The prolonged snow, rain and cold weather have led to
train delays in central and southern China and stranded tens of
thousands of passengers.
Add expressway closures, flight cancellations and the relocation
of hundreds of thousands of people and it equates to one word -
chaos.
A total of 136 electric passenger trains came to a standstill on
an artery railway in Hunan Province after power supplies were
damaged by snow and icy rain.
Technicians and workers with the Guangzhou Railway Group, the
operating firm, were using more than 100 diesel trains to pull the
electric locomotives carrying thousands of passengers from a
section that suffered a sudden drop in power, a company spokesman
said.
About 40,000 passengers were stranded at stations along the
trunk line linking Beijing and Guangzhou in the south, he said.
Another 50,000 passengers were delayed at Guangzhou Railway
Station.
More than 10,000 technical workers are repairing power lines,
and trains scheduled to depart from Guangzhou have been
canceled.
The company has sent employees with almost 10,000 kilograms of
rice, vegetables, meat, edible oil, 20,000 boxes of instant noodles
and drinking water to serve passengers aboard the stranded
trains.
"It seems I will spend my Spring Festival holiday at this
station," said a passenger from Chenzhou, Hunan Province, who
yesterday was delayed for several hours at Changsha Railway Station
along with 2,000 others. "The expressway was shut. I thought it
would be easier to go home by railway, but I never thought trains
could be delayed by snow."

* _PROBLEM SET_
1. Answer these from the snow-delay report:
(a) How many electric passenger trains came to a standstill on the artery railway in Hunan Province?
(b) About how many passengers were stranded at stations along the trunk line linking Beijing and Guangzhou?
(c) How many boxes of instant noodles did the company send to the stranded trains?
2. Duplicate the snow-delay report word for word from "The prolonged snow, rain" up to and including "and icy rain.".
Rely only on the snow-delay report to complete what is asked here.

(Records of spatial reasoning material)
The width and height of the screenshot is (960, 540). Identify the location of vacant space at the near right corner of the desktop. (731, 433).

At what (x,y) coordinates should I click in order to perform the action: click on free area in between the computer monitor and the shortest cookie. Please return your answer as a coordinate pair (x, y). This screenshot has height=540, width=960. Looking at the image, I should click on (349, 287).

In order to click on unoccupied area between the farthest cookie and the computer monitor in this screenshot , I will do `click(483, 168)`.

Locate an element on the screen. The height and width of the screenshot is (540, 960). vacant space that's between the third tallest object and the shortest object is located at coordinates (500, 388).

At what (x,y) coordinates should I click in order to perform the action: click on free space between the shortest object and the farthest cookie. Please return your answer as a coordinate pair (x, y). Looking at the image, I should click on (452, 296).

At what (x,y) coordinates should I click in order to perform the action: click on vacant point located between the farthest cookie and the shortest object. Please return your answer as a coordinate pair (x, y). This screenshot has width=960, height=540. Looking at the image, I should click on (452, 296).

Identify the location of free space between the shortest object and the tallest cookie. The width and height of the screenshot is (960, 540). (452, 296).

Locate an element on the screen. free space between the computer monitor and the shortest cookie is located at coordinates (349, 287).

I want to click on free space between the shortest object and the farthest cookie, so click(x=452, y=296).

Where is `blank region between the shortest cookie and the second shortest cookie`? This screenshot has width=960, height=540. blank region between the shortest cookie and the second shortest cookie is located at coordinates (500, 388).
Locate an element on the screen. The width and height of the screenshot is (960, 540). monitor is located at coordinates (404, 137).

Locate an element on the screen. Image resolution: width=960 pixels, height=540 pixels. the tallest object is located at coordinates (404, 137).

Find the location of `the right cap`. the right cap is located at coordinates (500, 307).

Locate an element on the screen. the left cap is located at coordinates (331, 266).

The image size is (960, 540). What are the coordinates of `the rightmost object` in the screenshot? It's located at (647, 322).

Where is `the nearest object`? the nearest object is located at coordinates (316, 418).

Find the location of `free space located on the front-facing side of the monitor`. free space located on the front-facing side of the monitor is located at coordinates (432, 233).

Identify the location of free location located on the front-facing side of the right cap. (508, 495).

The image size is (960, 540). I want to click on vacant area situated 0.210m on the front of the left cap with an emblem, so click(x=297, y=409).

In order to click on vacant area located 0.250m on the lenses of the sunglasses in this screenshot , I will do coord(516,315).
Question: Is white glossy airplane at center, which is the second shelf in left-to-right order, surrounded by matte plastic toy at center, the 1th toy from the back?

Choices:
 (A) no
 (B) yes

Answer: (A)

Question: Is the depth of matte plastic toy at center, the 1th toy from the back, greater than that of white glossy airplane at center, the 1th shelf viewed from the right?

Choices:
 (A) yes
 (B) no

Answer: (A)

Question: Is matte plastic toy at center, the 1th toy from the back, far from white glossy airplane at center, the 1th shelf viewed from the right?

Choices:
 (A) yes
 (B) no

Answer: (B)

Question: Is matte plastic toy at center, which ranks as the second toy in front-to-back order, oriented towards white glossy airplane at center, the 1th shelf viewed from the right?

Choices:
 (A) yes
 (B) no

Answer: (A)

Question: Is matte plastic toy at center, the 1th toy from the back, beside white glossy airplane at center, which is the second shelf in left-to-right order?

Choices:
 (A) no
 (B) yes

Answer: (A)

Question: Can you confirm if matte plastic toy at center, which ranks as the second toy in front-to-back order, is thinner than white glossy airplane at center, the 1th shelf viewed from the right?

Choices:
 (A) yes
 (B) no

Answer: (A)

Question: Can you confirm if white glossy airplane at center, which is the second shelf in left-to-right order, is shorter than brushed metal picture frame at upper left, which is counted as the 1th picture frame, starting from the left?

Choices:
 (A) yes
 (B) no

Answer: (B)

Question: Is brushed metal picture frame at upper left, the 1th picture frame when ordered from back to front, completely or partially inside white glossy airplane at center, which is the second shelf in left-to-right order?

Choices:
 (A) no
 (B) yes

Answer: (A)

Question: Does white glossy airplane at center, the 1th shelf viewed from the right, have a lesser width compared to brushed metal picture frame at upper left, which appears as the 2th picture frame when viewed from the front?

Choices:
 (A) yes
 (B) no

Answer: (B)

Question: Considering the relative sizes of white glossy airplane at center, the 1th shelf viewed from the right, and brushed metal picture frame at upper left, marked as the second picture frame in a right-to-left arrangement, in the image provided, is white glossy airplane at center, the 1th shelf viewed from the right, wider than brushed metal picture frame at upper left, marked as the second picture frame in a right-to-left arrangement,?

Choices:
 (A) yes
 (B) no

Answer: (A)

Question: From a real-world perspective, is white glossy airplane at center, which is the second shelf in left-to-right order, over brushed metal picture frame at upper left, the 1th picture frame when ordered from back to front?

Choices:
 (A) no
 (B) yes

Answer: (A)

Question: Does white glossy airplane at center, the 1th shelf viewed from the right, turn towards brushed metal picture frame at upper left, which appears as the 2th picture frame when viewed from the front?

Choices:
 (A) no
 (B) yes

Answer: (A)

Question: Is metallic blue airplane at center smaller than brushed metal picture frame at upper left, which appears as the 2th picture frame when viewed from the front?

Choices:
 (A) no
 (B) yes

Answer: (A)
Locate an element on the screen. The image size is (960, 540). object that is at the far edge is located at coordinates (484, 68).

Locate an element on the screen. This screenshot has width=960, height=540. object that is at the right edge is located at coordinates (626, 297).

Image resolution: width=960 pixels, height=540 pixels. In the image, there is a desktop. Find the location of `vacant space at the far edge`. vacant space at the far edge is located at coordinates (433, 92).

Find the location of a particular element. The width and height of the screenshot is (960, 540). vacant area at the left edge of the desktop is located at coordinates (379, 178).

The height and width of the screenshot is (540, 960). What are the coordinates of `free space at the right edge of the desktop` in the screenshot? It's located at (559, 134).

* _RESPONSES IN ORDER_
1.
(a) 136
(b) About 40,000
(c) 20,000

2.
The prolonged snow, rain and cold weather have led to
train delays in central and southern China and stranded tens of
thousands of passengers.
Add expressway closures, flight cancellations and the relocation
of hundreds of thousands of people and it equates to one word -
chaos.
A total of 136 electric passenger trains came to a standstill on
an artery railway in Hunan Province after power supplies were
damaged by snow and icy rain.